── Provided information

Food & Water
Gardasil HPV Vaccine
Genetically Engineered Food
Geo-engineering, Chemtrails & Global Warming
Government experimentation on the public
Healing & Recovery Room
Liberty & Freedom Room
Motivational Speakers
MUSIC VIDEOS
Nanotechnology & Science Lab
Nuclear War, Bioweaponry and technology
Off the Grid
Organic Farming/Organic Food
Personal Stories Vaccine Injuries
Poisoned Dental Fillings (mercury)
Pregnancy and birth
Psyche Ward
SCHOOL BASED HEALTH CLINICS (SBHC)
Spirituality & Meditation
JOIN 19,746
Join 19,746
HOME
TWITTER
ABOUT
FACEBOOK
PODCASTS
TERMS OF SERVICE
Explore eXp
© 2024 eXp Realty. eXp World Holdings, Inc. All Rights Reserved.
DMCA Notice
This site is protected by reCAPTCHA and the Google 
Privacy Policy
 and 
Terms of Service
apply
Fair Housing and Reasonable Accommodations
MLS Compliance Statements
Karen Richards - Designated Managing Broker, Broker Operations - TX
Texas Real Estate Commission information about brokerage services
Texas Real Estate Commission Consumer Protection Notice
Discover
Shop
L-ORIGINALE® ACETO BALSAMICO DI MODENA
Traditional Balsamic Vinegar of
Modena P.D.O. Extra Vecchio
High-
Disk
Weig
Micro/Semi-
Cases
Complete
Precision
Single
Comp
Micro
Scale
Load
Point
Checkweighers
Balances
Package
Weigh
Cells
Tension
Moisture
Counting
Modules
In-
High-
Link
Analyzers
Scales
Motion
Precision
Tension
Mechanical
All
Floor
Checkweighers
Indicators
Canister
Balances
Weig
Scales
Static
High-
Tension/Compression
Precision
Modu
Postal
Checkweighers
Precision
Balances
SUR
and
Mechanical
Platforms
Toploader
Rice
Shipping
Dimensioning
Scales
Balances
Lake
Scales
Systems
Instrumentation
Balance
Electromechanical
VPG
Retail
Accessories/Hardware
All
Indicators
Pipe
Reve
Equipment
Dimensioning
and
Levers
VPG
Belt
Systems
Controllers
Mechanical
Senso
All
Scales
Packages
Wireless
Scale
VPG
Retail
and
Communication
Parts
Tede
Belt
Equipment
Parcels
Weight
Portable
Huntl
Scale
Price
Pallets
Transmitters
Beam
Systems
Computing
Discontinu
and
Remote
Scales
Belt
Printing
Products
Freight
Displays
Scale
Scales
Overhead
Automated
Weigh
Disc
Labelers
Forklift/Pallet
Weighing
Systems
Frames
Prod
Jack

────

**Instructions to follow:** All of the entries above need to be reproduced exactly.

**Reply to the exercise:**
Food & Water
Gardasil HPV Vaccine
Genetically Engineered Food
Geo-engineering, Chemtrails & Global Warming
Government experimentation on the public
Healing & Recovery Room
Liberty & Freedom Room
Motivational Speakers
MUSIC VIDEOS
Nanotechnology & Science Lab
Nuclear War, Bioweaponry and technology
Off the Grid
Organic Farming/Organic Food
Personal Stories Vaccine Injuries
Poisoned Dental Fillings (mercury)
Pregnancy and birth
Psyche Ward
SCHOOL BASED HEALTH CLINICS (SBHC)
Spirituality & Meditation
JOIN 19,746
Join 19,746
HOME
TWITTER
ABOUT
FACEBOOK
PODCASTS
TERMS OF SERVICE
Explore eXp
© 2024 eXp Realty. eXp World Holdings, Inc. All Rights Reserved.
DMCA Notice
This site is protected by reCAPTCHA and the Google 
Privacy Policy
 and 
Terms of Service
apply
Fair Housing and Reasonable Accommodations
MLS Compliance Statements
Karen Richards - Designated Managing Broker, Broker Operations - TX
Texas Real Estate Commission information about brokerage services
Texas Real Estate Commission Consumer Protection Notice
Discover
Shop
L-ORIGINALE® ACETO BALSAMICO DI MODENA
Traditional Balsamic Vinegar of
Modena P.D.O. Extra Vecchio
High-
Disk
Weig
Micro/Semi-
Cases
Complete
Precision
Single
Comp
Micro
Scale
Load
Point
Checkweighers
Balances
Package
Weigh
Cells
Tension
Moisture
Counting
Modules
In-
High-
Link
Analyzers
Scales
Motion
Precision
Tension
Mechanical
All
Floor
Checkweighers
Indicators
Canister
Balances
Weig
Scales
Static
High-
Tension/Compression
Precision
Modu
Postal
Checkweighers
Precision
Balances
SUR
and
Mechanical
Platforms
Toploader
Rice
Shipping
Dimensioning
Scales
Balances
Lake
Scales
Systems
Instrumentation
Balance
Electromechanical
VPG
Retail
Accessories/Hardware
All
Indicators
Pipe
Reve
Equipment
Dimensioning
and
Levers
VPG
Belt
Systems
Controllers
Mechanical
Senso
All
Scales
Packages
Wireless
Scale
VPG
Retail
and
Communication
Parts
Tede
Belt
Equipment
Parcels
Weight
Portable
Huntl
Scale
Price
Pallets
Transmitters
Beam
Systems
Computing
Discontinu
and
Remote
Scales
Belt
Printing
Products
Freight
Displays
Scale
Scales
Overhead
Automated
Weigh
Disc
Labelers
Forklift/Pallet
Weighing
Systems
Frames
Prod
Jack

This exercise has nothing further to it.